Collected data
*-*-*

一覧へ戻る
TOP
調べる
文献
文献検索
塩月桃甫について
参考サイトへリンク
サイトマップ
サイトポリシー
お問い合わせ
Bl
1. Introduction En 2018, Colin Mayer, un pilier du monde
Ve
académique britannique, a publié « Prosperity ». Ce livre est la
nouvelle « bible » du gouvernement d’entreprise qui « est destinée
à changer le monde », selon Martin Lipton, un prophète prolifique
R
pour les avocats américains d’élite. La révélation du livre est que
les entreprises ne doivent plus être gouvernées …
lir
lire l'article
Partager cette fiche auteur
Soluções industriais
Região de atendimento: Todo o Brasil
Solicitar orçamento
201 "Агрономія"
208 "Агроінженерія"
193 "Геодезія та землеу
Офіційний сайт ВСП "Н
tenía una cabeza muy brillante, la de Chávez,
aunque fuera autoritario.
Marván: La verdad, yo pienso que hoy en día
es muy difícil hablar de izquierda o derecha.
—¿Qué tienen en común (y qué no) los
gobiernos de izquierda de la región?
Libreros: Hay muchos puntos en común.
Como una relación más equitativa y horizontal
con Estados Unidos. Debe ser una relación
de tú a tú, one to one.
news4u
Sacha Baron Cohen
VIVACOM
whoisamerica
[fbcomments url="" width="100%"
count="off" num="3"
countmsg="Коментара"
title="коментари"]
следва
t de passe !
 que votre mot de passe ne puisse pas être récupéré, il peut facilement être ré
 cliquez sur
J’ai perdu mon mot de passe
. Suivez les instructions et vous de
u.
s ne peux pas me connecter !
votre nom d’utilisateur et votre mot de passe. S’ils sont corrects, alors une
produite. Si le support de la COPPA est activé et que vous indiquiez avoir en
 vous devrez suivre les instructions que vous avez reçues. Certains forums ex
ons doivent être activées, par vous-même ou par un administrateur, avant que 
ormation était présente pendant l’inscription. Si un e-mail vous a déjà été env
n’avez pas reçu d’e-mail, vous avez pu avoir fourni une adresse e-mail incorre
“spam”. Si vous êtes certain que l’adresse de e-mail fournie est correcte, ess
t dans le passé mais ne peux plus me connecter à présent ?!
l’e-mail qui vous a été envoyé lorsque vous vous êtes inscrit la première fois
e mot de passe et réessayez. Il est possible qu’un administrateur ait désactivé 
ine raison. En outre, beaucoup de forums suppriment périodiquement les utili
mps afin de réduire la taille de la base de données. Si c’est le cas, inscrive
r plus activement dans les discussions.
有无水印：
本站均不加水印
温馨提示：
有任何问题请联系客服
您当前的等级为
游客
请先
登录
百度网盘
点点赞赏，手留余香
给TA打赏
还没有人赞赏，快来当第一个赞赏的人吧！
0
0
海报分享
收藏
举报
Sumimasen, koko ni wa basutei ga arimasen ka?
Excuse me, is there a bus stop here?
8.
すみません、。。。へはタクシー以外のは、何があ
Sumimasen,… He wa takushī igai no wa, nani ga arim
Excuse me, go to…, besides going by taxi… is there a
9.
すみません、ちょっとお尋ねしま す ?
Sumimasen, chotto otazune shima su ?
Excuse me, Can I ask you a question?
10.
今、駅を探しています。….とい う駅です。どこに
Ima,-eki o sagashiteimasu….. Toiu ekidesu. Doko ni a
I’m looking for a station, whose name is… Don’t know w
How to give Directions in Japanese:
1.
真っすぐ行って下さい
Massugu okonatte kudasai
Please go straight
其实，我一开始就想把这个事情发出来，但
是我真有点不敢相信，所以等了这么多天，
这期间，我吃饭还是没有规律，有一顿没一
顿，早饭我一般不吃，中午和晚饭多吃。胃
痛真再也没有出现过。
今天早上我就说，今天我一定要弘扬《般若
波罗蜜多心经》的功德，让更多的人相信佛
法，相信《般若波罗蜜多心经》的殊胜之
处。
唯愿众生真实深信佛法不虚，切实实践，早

*-*-*

*WORK INSTRUCTIONS:*
Write out the lines of the entries, word for word, from the first through the one containing "aunque fuera autoritario.", and stop at that line.

*ANSWER SECTION:*
一覧へ戻る
TOP
調べる
文献
文献検索
塩月桃甫について
参考サイトへリンク
サイトマップ
サイトポリシー
お問い合わせ
Bl
1. Introduction En 2018, Colin Mayer, un pilier du monde
Ve
académique britannique, a publié « Prosperity ». Ce livre est la
nouvelle « bible » du gouvernement d’entreprise qui « est destinée
à changer le monde », selon Martin Lipton, un prophète prolifique
R
pour les avocats américains d’élite. La révélation du livre est que
les entreprises ne doivent plus être gouvernées …
lir
lire l'article
Partager cette fiche auteur
Soluções industriais
Região de atendimento: Todo o Brasil
Solicitar orçamento
201 "Агрономія"
208 "Агроінженерія"
193 "Геодезія та землеу
Офіційний сайт ВСП "Н
tenía una cabeza muy brillante, la de Chávez,
aunque fuera autoritario.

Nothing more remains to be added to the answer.